Vitamin C Defficiency?
But I did wonder if I might have been inadvertently courting a slight vitamin C defficiency? I have disliked fruit for quite a few years, and am also a smoker. Though I eat a lot of fresh vegetables, they’re usually cooked.
So I looked up how much vitamin C is lost by cooking vegetables? The answer is: It depends on the vegetable and manner of cooking. Chard loses all its vitamin C. Broccoli retains a lot if it’s lightly cooked and actually has an enormous amount of vitamin C! Who knew? Here is the scientific paper I referenced. It seems to have some relationship to how much volume it loses. Fresh potatoes have Vitamin C 27mg, Potassium 620mg, Vitamin B6 0.2mg, Iron 1.1mg, Calcium 20mg, Sodium 0mg (Potatoes USA).
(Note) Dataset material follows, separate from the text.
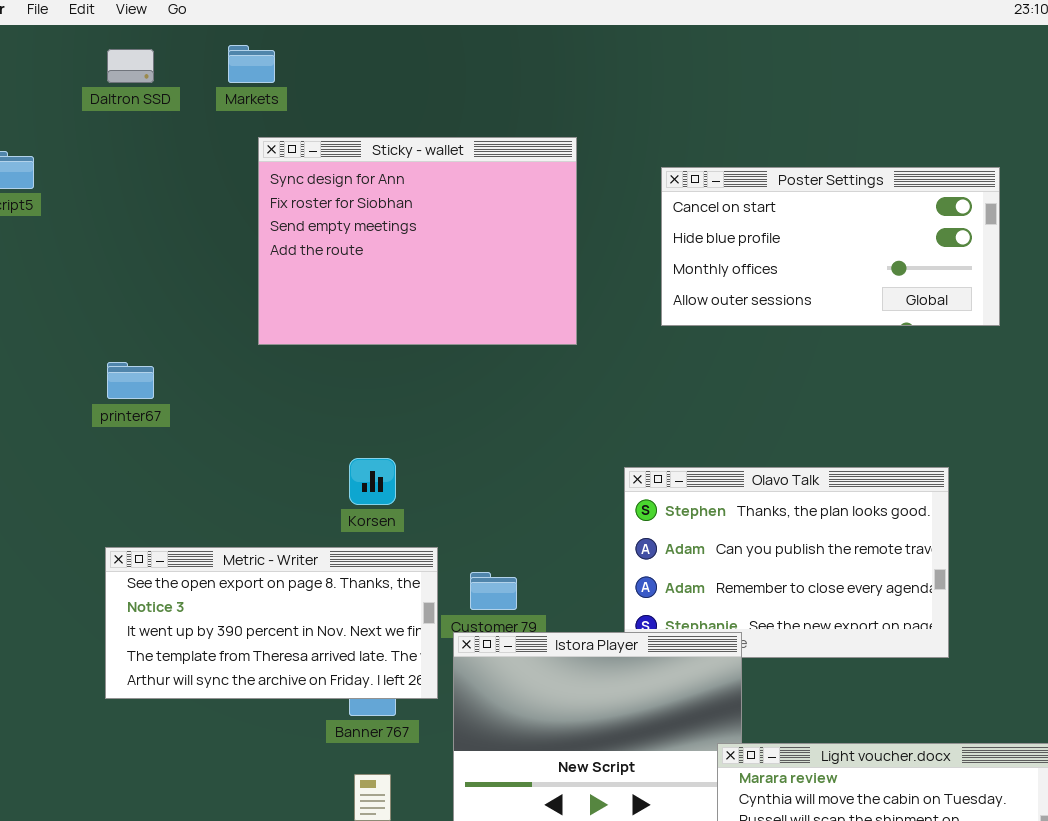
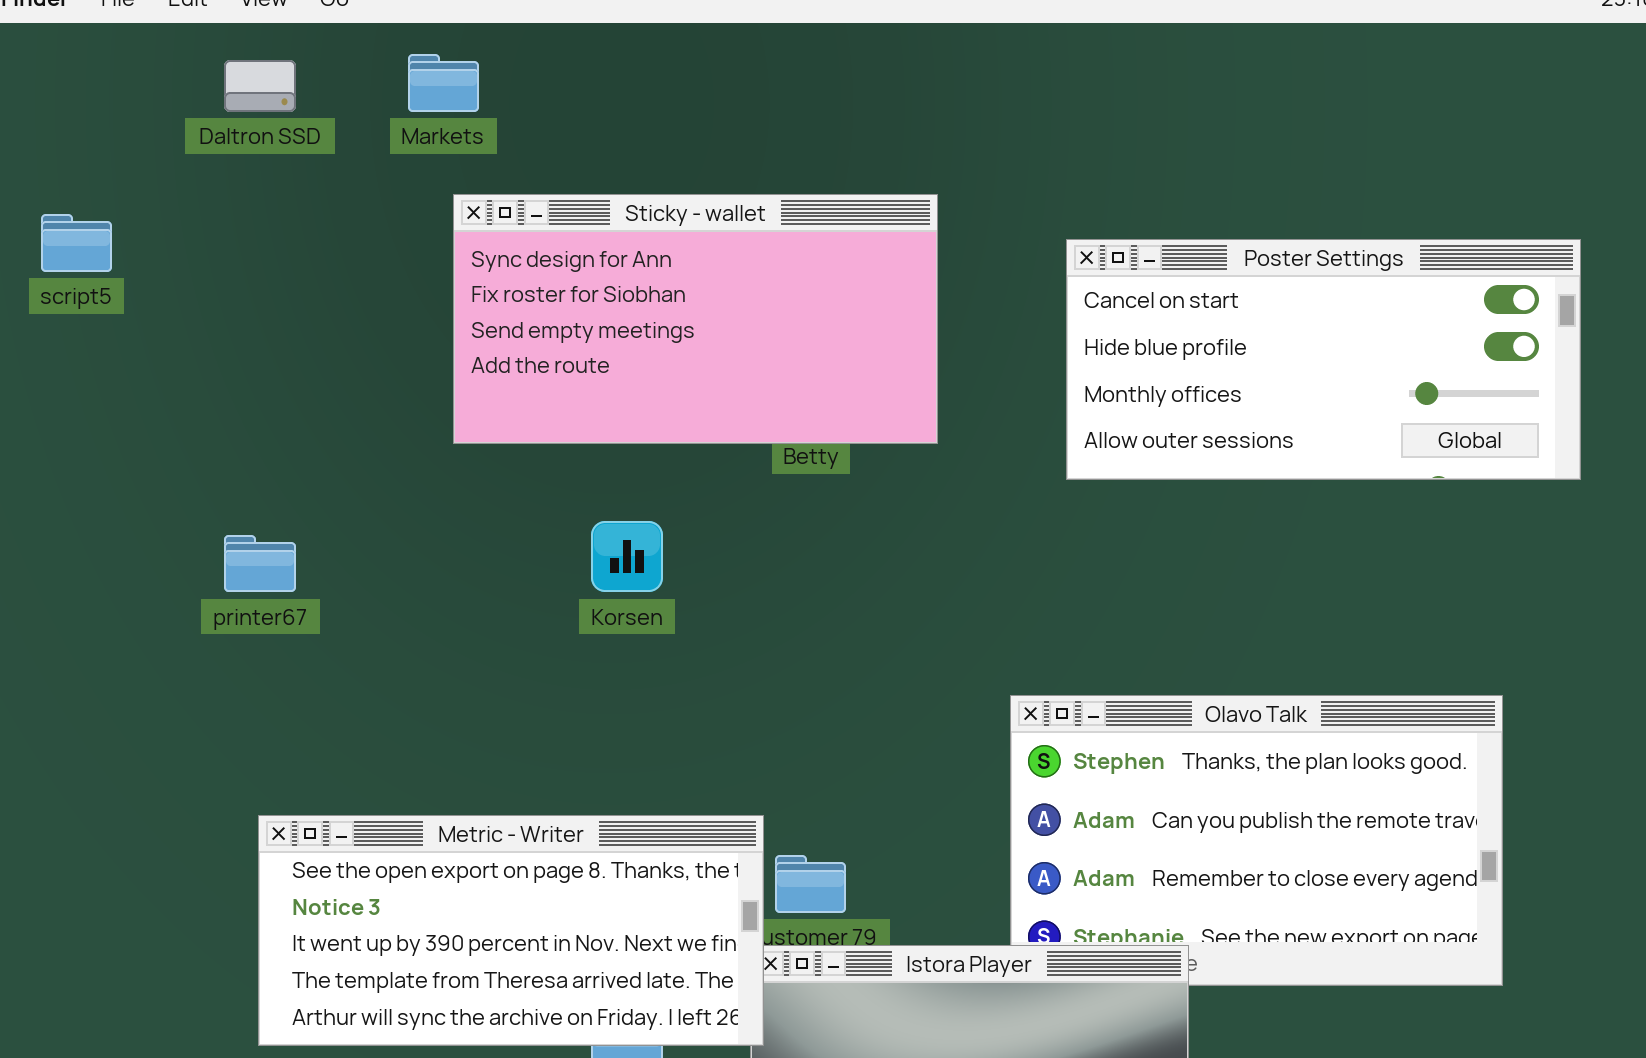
Sticky - wallet: [258,137,577,345] -> [453,194,938,444], resized
Korsen: [349,458,396,505] -> [591,521,663,592], moved
Metric - Writer: [105,547,438,699] -> [258,815,764,1046], moved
I think that I have been surviving for too long on Emergen-C and other vitamin C supplements! So I’ve resolved to eating at least one apple a day and trying for fresh citrus and other veggies more often. I had an apple while writing this and do feel much better! I am SURE that vitamin C supplements don’t give you nearly as much as fresh living food!
Two Years Before the Mast was written by a young Boston man who went to sea in 1834 because his eyesight was failing and preventing his studies at Harvard. The book was popular during his day, and a fascinating read even now for those interested in life aboard a sailing ship, and the early history of California where they spent almost a year sailing up and down the coast loading stores to bring back to Boston. I listened to the Audiobook version, but grabbed my quote from an online pdf of the second edition archived at the Library of Congress.
References
Dana, Richard Henry, Jr. Two Years Before the Mast: A Personal Narrative. Second edition with a supplement by the author and introduction and additional chapter by his son. Houghton Mifflin, 1911. Retrieved from Library of Congress at https://tile.loc.gov/storage-services//service/gdc/calbk/139.pdf March 24, 2024.
Lee S, Choi Y, Jeong HS, Lee J, Sung J. Effect of different cooking methods on the content of vitamins and true retention in selected vegetables. Food Sci Biotechnol. 2017 Dec 12;27(2):333-342. doi: 10.1007/s10068-017-0281-1. PMID: 30263756; PMCID: PMC6049644.